### To be done
Copy each of the lines below character for character, leaving nothing out.

━━━━━ Material for this exercise ━━━━━

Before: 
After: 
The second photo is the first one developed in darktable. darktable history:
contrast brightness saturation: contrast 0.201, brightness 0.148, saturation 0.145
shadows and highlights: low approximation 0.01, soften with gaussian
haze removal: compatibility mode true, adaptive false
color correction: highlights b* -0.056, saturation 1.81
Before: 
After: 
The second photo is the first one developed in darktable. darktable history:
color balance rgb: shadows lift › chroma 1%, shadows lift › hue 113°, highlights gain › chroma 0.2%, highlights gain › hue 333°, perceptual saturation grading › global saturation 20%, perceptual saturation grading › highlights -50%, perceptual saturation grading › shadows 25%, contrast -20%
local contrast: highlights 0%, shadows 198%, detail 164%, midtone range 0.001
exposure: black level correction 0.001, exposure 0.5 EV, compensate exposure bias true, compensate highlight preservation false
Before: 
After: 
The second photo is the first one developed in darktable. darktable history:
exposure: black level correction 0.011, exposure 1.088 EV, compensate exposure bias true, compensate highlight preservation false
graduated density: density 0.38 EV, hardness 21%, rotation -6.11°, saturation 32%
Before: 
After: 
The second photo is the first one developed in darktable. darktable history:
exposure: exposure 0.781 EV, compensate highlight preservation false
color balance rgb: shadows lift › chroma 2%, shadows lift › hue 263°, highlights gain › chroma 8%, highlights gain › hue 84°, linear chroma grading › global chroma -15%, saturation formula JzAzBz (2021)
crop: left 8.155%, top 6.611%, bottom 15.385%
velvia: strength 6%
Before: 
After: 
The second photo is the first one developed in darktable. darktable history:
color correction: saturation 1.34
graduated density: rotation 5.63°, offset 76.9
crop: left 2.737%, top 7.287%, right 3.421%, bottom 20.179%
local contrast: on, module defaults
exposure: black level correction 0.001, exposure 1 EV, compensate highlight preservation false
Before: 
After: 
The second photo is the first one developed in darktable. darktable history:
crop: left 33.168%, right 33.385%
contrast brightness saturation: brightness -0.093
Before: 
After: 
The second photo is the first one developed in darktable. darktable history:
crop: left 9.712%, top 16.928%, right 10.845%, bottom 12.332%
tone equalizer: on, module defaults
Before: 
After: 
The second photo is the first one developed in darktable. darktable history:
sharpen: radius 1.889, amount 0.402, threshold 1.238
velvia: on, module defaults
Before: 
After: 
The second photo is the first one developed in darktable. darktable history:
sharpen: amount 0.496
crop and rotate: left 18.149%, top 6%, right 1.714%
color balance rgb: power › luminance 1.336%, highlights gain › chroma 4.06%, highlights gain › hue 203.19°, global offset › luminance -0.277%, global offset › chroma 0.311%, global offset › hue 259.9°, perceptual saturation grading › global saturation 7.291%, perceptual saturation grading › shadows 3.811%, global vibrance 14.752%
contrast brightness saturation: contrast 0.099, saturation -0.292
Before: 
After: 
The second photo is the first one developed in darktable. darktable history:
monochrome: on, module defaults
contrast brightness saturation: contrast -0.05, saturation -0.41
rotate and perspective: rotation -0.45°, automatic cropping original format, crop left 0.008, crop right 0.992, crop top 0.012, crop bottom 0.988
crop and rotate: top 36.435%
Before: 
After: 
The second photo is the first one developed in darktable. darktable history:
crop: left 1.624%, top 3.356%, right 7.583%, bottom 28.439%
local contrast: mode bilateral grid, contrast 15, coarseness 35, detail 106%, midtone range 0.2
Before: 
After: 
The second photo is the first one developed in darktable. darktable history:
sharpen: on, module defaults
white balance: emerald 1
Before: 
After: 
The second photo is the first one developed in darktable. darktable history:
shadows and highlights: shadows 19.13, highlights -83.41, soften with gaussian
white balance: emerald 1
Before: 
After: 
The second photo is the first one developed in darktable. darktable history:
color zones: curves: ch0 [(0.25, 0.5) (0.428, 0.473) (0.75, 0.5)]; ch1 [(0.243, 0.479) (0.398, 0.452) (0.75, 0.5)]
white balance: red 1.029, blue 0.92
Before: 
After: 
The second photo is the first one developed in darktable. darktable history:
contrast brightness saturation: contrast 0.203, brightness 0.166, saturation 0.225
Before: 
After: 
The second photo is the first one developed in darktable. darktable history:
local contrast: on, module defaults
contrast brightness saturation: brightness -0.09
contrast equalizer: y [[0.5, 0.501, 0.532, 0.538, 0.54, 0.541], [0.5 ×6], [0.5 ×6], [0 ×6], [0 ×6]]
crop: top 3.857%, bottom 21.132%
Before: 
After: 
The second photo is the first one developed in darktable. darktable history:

━━━━━

### Answer to this task
Before: 
After: 
The second photo is the first one developed in darktable. darktable history:
contrast brightness saturation: contrast 0.201, brightness 0.148, saturation 0.145
shadows and highlights: low approximation 0.01, soften with gaussian
haze removal: compatibility mode true, adaptive false
color correction: highlights b* -0.056, saturation 1.81
Before: 
After: 
The second photo is the first one developed in darktable. darktable history:
color balance rgb: shadows lift › chroma 1%, shadows lift › hue 113°, highlights gain › chroma 0.2%, highlights gain › hue 333°, perceptual saturation grading › global saturation 20%, perceptual saturation grading › highlights -50%, perceptual saturation grading › shadows 25%, contrast -20%
local contrast: highlights 0%, shadows 198%, detail 164%, midtone range 0.001
exposure: black level correction 0.001, exposure 0.5 EV, compensate exposure bias true, compensate highlight preservation false
Before: 
After: 
The second photo is the first one developed in darktable. darktable history:
exposure: black level correction 0.011, exposure 1.088 EV, compensate exposure bias true, compensate highlight preservation false
graduated density: density 0.38 EV, hardness 21%, rotation -6.11°, saturation 32%
Before: 
After: 
The second photo is the first one developed in darktable. darktable history:
exposure: exposure 0.781 EV, compensate highlight preservation false
color balance rgb: shadows lift › chroma 2%, shadows lift › hue 263°, highlights gain › chroma 8%, highlights gain › hue 84°, linear chroma grading › global chroma -15%, saturation formula JzAzBz (2021)
crop: left 8.155%, top 6.611%, bottom 15.385%
velvia: strength 6%
Before: 
After: 
The second photo is the first one developed in darktable. darktable history:
color correction: saturation 1.34
graduated density: rotation 5.63°, offset 76.9
crop: left 2.737%, top 7.287%, right 3.421%, bottom 20.179%
local contrast: on, module defaults
exposure: black level correction 0.001, exposure 1 EV, compensate highlight preservation false
Before: 
After: 
The second photo is the first one developed in darktable. darktable history:
crop: left 33.168%, right 33.385%
contrast brightness saturation: brightness -0.093
Before: 
After: 
The second photo is the first one developed in darktable. darktable history:
crop: left 9.712%, top 16.928%, right 10.845%, bottom 12.332%
tone equalizer: on, module defaults
Before: 
After: 
The second photo is the first one developed in darktable. darktable history:
sharpen: radius 1.889, amount 0.402, threshold 1.238
velvia: on, module defaults
Before: 
After: 
The second photo is the first one developed in darktable. darktable history:
sharpen: amount 0.496
crop and rotate: left 18.149%, top 6%, right 1.714%
color balance rgb: power › luminance 1.336%, highlights gain › chroma 4.06%, highlights gain › hue 203.19°, global offset › luminance -0.277%, global offset › chroma 0.311%, global offset › hue 259.9°, perceptual saturation grading › global saturation 7.291%, perceptual saturation grading › shadows 3.811%, global vibrance 14.752%
contrast brightness saturation: contrast 0.099, saturation -0.292
Before: 
After: 
The second photo is the first one developed in darktable. darktable history:
monochrome: on, module defaults
contrast brightness saturation: contrast -0.05, saturation -0.41
rotate and perspective: rotation -0.45°, automatic cropping original format, crop left 0.008, crop right 0.992, crop top 0.012, crop bottom 0.988
crop and rotate: top 36.435%
Before: 
After: 
The second photo is the first one developed in darktable. darktable history:
crop: left 1.624%, top 3.356%, right 7.583%, bottom 28.439%
local contrast: mode bilateral grid, contrast 15, coarseness 35, detail 106%, midtone range 0.2
Before: 
After: 
The second photo is the first one developed in darktable. darktable history:
sharpen: on, module defaults
white balance: emerald 1
Before: 
After: 
The second photo is the first one developed in darktable. darktable history:
shadows and highlights: shadows 19.13, highlights -83.41, soften with gaussian
white balance: emerald 1
Before: 
After: 
The second photo is the first one developed in darktable. darktable history:
color zones: curves: ch0 [(0.25, 0.5) (0.428, 0.473) (0.75, 0.5)]; ch1 [(0.243, 0.479) (0.398, 0.452) (0.75, 0.5)]
white balance: red 1.029, blue 0.92
Before: 
After: 
The second photo is the first one developed in darktable. darktable history:
contrast brightness saturation: contrast 0.203, brightness 0.166, saturation 0.225
Before: 
After: 
The second photo is the first one developed in darktable. darktable history:
local contrast: on, module defaults
contrast brightness saturation: brightness -0.09
contrast equalizer: y [[0.5, 0.501, 0.532, 0.538, 0.54, 0.541], [0.5 ×6], [0.5 ×6], [0 ×6], [0 ×6]]
crop: top 3.857%, bottom 21.132%
Before: 
After: 
The second photo is the first one developed in darktable. darktable history:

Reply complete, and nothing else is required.